··· Data supplied
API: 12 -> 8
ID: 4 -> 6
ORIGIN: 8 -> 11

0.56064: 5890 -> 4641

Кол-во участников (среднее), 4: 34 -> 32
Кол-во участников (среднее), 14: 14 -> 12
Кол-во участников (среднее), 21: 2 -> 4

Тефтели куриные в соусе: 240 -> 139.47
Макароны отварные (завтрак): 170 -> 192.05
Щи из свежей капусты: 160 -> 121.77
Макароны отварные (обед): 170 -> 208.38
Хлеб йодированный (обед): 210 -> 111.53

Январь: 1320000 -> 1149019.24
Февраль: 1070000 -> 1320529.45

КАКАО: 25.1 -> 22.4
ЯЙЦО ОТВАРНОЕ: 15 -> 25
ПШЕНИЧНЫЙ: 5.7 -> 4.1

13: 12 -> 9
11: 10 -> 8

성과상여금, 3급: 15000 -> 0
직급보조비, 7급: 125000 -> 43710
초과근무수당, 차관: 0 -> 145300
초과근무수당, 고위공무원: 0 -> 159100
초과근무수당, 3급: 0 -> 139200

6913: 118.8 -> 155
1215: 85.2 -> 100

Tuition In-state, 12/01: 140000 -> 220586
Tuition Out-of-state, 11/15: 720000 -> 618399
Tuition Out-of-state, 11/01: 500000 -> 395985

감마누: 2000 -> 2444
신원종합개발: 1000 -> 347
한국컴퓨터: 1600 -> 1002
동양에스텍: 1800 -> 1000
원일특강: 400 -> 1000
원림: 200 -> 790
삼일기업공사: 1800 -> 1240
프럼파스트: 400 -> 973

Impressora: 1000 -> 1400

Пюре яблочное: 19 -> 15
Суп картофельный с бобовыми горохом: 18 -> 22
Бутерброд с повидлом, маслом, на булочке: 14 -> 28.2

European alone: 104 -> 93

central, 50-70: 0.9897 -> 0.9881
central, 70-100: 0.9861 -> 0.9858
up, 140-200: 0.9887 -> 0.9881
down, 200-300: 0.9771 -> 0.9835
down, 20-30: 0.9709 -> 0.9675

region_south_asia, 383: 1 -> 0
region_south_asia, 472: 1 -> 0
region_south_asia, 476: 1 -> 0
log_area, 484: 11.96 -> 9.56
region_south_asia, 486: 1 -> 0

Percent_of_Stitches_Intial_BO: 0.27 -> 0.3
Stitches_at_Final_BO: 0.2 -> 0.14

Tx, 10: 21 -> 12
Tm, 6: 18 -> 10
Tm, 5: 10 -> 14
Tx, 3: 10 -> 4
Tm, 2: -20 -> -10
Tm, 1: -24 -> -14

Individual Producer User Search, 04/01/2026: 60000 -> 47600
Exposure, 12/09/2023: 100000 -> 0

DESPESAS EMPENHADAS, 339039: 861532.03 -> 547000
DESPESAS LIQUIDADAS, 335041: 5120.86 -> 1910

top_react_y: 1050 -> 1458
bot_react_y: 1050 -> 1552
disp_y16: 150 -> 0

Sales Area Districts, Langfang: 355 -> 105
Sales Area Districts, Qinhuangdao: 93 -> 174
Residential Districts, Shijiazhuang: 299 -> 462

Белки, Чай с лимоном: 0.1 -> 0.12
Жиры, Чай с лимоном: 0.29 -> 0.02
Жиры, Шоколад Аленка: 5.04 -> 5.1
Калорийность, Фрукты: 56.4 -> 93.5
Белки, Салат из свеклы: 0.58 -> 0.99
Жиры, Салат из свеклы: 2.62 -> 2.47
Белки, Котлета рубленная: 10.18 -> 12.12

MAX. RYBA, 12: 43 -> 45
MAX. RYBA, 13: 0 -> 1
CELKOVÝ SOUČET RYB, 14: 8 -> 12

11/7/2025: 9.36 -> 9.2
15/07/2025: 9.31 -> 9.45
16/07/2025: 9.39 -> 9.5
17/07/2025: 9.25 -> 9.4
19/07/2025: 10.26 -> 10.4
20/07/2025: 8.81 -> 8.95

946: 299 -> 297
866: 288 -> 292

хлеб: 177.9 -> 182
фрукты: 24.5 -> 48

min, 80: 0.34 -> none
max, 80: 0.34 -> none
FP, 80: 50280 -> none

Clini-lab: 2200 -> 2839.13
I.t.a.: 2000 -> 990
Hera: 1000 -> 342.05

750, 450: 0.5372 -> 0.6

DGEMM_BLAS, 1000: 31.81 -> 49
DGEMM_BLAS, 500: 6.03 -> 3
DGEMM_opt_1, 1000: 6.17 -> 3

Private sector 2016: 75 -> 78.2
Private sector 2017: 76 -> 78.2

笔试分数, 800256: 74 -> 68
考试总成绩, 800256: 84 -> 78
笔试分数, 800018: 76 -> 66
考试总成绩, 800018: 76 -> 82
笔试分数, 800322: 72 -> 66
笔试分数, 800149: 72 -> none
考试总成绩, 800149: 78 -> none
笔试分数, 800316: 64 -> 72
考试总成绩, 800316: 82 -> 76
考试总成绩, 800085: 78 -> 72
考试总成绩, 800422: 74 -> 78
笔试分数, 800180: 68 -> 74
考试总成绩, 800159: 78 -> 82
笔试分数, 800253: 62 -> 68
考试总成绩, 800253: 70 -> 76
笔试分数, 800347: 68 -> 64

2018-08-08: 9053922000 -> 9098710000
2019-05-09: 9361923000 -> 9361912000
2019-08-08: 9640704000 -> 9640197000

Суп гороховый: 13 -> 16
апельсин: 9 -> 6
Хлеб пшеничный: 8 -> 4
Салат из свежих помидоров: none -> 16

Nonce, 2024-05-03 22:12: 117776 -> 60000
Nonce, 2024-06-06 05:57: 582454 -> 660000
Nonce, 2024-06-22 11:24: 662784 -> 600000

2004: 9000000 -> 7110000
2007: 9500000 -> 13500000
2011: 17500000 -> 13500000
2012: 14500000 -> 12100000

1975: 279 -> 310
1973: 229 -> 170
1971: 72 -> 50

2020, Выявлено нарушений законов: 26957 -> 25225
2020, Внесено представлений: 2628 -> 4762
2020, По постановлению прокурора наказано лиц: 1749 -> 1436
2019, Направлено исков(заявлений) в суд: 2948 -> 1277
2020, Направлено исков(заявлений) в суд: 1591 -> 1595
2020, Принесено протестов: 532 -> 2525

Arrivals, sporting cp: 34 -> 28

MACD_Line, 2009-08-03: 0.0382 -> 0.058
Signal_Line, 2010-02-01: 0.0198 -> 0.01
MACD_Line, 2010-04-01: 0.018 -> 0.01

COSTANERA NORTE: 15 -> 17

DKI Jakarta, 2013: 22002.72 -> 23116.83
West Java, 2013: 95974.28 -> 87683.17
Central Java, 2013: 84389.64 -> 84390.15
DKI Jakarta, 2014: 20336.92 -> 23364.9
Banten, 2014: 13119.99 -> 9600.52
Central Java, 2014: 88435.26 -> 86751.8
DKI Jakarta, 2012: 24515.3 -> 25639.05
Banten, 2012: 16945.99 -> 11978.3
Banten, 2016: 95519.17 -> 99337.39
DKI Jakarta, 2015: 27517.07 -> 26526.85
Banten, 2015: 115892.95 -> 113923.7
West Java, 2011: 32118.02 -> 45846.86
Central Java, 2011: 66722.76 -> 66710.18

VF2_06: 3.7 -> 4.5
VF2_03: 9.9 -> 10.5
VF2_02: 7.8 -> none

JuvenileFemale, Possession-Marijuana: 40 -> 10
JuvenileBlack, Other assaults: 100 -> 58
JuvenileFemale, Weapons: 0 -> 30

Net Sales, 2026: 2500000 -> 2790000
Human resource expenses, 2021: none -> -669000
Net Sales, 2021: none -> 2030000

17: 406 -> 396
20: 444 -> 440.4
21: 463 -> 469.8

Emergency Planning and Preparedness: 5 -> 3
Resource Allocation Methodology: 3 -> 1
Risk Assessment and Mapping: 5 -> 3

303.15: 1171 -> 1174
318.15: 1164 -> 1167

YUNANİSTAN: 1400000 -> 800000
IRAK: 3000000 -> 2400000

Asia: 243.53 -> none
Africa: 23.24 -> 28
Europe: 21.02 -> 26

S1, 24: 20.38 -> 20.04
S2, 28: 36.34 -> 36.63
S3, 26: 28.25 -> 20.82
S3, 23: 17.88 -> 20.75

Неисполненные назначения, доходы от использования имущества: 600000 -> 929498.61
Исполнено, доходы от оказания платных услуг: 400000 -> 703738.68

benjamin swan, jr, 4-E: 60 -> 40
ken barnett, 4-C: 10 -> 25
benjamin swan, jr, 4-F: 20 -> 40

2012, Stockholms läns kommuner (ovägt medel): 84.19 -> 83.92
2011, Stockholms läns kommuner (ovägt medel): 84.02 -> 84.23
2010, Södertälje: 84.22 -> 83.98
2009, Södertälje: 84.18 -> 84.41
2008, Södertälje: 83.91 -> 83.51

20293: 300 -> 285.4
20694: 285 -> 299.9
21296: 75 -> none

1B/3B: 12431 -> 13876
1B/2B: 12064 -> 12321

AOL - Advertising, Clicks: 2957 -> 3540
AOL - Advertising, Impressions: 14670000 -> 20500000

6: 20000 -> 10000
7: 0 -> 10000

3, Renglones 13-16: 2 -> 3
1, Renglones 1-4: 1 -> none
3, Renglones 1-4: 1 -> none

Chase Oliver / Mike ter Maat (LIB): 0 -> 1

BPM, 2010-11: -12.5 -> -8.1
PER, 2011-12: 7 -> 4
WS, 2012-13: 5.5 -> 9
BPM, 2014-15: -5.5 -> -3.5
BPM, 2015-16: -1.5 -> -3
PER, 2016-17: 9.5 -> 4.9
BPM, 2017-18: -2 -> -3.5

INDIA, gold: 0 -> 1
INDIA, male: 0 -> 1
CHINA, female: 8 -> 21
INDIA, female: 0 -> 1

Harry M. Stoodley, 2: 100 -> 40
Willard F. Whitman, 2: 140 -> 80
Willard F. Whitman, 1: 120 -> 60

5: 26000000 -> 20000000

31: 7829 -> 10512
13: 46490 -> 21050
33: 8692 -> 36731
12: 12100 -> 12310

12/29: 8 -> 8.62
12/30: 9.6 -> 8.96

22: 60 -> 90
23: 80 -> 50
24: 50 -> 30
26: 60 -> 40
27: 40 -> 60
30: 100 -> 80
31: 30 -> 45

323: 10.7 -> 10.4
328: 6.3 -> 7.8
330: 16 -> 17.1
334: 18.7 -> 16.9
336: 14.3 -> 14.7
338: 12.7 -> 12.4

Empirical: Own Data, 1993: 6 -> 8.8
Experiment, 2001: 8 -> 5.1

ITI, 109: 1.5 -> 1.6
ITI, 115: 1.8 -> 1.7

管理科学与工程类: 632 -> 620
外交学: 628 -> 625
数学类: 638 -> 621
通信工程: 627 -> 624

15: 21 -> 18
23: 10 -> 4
······
_The problem_
Within the material above, copy exactly the lines from the line that holds "원림: 200 -> 790" up to and including the line that holds "DESPESAS LIQUIDADAS, 335041: 5120.86 -> 1910".

_Completed exercise_
원림: 200 -> 790
삼일기업공사: 1800 -> 1240
프럼파스트: 400 -> 973

Impressora: 1000 -> 1400

Пюре яблочное: 19 -> 15
Суп картофельный с бобовыми горохом: 18 -> 22
Бутерброд с повидлом, маслом, на булочке: 14 -> 28.2

European alone: 104 -> 93

central, 50-70: 0.9897 -> 0.9881
central, 70-100: 0.9861 -> 0.9858
up, 140-200: 0.9887 -> 0.9881
down, 200-300: 0.9771 -> 0.9835
down, 20-30: 0.9709 -> 0.9675

region_south_asia, 383: 1 -> 0
region_south_asia, 472: 1 -> 0
region_south_asia, 476: 1 -> 0
log_area, 484: 11.96 -> 9.56
region_south_asia, 486: 1 -> 0

Percent_of_Stitches_Intial_BO: 0.27 -> 0.3
Stitches_at_Final_BO: 0.2 -> 0.14

Tx, 10: 21 -> 12
Tm, 6: 18 -> 10
Tm, 5: 10 -> 14
Tx, 3: 10 -> 4
Tm, 2: -20 -> -10
Tm, 1: -24 -> -14

Individual Producer User Search, 04/01/2026: 60000 -> 47600
Exposure, 12/09/2023: 100000 -> 0

DESPESAS EMPENHADAS, 339039: 861532.03 -> 547000
DESPESAS LIQUIDADAS, 335041: 5120.86 -> 1910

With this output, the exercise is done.